**Extract:**
────────────────────
# Upload Taxon Data From GBIF BackBone to PyTigerGraph Schema

Note: Best way to quickly get started is to run on GoogleColab and connect to your local TGCloud

## Install dependencies and get data

In [None]:
# install latest version of pyTigerGraph (0.0.9.9.2)
!pip install -U pyTigerGraph

In [None]:
# download data into local dir
!wget https://hosted-datasets.gbif.org/datasets/backbone/current/backbone.zip
!unzip backbone.zip
!rm backbone.zip

In [None]:
# see where our server is; for Google Colab, this can vary depending on what is available
!curl ipinfo.io

## Connect to Graph

In [None]:
# Imports
import pyTigerGraph as tg

# fill in the below with your Tiger Graph credentials
HOSTNAME = "<ENTER_HOSTNAME>"
USERNAME = "<ENTER_USERNAME>"
PASSWORD = "<ENTER_PASSWORD>"

# connect to pytigerGraph
conn = tg.TigerGraphConnection(
    host=HOSTNAME, 
    username=USERNAME, 
    password=PASSWORD, 
    gsqlVersion="3.0.5", 
    )

In [None]:
# to see all nodes
conn.gsql('LS')

In [None]:
# to also see all the databases
conn.gsql('USE GLOBAL LS')

In [None]:
# make sure graph is empty; clear everything
conn.gsql('''USE GLOBAL DROP ALL''')

## Define & Publish Schema

### Create Vertexes

In [None]:
print(conn.gsql('''
    CREATE VERTEX Taxon (
        PRIMARY_ID taxonID UINT,
        scientificName STRING,
        canonicalName STRING,
        genericName STRING,
        specificEpithet STRING
        ) WITH primary_id_as_attribute="true"

    CREATE VERTEX TaxonRank (
        PRIMARY_ID rank STRING
        ) WITH primary_id_as_attribute="true"

    CREATE VERTEX TaxonomicStatus (
        PRIMARY_ID status STRING
        ) WITH primary_id_as_attribute="true"
    
    CREATE VERTEX Distribution (
        PRIMARY_ID distributionID UINT
        ) WITH primary_id_as_attribute="true"

    CREATE VERTEX EstablishmentMeans (
        PRIMARY_ID establishmentMeans STRING
    ) WITH primary_id_as_attribute="true"
────────────────────
**Records supplied:**
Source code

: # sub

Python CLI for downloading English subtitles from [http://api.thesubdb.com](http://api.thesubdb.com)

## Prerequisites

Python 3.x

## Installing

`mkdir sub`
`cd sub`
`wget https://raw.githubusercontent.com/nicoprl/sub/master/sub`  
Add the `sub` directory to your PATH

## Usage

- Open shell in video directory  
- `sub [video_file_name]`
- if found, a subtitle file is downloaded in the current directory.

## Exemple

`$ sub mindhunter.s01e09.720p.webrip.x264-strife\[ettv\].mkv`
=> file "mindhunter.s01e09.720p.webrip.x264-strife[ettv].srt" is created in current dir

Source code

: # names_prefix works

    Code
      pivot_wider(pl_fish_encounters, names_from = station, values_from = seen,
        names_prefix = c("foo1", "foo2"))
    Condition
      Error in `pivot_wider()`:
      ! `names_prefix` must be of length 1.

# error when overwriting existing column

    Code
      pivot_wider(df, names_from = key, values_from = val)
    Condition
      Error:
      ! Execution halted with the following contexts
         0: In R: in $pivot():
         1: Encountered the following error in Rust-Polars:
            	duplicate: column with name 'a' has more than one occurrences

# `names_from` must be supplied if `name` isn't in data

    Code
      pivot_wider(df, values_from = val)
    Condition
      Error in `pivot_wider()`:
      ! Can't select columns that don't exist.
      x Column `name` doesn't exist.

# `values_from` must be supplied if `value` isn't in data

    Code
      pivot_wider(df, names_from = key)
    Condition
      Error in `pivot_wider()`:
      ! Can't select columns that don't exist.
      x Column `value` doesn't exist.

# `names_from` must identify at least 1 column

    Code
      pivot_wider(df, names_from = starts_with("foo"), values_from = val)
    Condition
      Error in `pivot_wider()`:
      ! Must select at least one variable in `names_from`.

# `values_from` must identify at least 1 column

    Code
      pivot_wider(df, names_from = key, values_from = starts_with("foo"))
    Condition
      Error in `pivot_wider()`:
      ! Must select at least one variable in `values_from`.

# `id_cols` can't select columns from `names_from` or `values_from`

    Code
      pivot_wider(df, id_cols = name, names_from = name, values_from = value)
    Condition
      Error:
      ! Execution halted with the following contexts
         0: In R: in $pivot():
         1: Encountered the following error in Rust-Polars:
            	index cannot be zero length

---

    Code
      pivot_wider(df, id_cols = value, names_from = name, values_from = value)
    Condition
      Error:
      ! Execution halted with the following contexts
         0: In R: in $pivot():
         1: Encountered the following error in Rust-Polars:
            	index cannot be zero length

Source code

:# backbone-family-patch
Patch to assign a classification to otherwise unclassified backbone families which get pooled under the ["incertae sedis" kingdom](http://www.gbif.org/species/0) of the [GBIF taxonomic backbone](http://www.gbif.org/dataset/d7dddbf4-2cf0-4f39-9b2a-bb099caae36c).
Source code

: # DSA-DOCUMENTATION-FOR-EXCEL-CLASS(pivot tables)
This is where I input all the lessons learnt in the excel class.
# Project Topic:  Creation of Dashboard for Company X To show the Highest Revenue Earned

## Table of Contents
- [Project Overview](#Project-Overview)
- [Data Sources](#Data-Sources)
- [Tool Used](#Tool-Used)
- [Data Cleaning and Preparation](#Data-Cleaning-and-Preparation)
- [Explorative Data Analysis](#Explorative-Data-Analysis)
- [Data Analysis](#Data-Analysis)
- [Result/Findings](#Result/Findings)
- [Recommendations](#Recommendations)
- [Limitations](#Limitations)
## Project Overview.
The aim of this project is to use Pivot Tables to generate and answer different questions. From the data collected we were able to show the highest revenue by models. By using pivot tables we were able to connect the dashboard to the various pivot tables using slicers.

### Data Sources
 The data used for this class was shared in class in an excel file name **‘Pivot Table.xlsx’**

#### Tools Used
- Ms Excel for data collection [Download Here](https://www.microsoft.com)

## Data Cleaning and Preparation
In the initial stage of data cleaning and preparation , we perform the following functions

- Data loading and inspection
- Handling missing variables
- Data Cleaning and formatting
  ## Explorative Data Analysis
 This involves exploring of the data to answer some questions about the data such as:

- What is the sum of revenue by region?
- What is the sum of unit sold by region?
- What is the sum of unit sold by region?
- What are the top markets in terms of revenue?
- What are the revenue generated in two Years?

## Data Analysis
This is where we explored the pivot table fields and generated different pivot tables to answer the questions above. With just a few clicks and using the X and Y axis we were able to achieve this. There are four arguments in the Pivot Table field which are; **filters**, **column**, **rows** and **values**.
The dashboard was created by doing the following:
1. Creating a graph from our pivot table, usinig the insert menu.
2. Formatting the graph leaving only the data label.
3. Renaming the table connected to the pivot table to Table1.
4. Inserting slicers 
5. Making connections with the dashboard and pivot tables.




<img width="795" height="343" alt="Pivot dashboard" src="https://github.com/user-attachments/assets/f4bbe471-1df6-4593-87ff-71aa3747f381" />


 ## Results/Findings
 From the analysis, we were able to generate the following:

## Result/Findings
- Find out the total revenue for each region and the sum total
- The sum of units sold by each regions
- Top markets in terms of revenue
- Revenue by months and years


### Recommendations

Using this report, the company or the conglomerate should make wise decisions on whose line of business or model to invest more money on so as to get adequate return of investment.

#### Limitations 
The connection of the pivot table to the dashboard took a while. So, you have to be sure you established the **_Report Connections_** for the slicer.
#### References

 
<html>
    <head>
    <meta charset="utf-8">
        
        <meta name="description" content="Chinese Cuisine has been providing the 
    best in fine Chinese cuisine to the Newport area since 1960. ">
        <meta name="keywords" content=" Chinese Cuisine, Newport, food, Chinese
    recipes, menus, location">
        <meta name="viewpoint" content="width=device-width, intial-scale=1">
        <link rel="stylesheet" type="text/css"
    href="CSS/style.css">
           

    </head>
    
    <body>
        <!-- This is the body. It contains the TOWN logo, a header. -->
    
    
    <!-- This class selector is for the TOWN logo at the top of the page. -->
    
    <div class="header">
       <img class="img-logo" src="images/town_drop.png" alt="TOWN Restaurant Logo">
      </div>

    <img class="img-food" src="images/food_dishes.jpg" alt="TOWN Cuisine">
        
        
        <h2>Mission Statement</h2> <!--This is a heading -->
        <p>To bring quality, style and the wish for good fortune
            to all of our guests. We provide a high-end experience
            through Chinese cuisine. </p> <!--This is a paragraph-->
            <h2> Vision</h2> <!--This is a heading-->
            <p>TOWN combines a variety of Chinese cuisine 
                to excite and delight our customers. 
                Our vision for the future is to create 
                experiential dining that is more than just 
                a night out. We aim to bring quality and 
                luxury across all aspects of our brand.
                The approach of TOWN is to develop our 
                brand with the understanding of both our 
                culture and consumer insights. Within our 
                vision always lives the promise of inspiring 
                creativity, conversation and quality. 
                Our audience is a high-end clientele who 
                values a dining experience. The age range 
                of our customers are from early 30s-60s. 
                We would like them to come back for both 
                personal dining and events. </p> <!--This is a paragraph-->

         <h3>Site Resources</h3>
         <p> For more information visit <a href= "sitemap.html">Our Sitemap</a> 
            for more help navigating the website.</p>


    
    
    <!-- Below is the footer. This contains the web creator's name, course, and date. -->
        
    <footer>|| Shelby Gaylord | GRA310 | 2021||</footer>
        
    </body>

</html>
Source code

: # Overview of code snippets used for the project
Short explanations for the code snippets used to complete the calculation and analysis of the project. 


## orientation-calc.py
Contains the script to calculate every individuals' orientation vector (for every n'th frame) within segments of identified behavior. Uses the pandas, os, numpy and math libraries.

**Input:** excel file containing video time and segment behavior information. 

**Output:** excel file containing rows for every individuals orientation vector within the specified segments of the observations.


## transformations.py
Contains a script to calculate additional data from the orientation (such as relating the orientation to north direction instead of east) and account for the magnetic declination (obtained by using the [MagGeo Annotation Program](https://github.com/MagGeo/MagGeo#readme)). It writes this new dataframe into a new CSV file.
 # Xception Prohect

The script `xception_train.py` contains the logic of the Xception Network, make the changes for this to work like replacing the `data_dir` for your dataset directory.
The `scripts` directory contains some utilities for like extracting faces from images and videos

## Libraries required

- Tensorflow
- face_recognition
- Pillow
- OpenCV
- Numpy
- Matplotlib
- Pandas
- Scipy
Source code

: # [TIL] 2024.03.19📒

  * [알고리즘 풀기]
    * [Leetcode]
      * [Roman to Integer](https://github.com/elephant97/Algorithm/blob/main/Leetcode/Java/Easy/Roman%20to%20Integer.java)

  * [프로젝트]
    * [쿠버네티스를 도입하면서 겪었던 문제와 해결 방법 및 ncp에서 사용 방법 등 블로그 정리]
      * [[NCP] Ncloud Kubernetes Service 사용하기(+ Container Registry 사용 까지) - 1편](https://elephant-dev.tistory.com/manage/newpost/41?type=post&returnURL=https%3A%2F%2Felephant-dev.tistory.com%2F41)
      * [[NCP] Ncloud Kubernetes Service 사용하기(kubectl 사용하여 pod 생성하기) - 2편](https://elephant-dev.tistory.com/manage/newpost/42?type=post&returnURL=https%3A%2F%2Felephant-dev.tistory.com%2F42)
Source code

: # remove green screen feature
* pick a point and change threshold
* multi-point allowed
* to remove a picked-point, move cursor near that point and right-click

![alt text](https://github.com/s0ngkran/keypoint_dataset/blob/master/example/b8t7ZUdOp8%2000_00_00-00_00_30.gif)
────────────────────
**Tasks for this exercise:**
1. From the GBIF backbone notebook, repeat verbatim the part that opens with the words containing "# Upload Taxon" and closes with "of pyTigerGraph (0.0.9.9.2)".
2. In one to three sentences, state why the GBIF backbone notebook runs the "curl ipinfo.io" command.

**Expected responses:**
1.
# Upload Taxon Data From GBIF BackBone to PyTigerGraph Schema

Note: Best way to quickly get started is to run on GoogleColab and connect to your local TGCloud

## Install dependencies and get data

In [None]:
# install latest version of pyTigerGraph (0.0.9.9.2)

2. The command shows where the server is located. On Google Colab, that location can vary depending on what is available.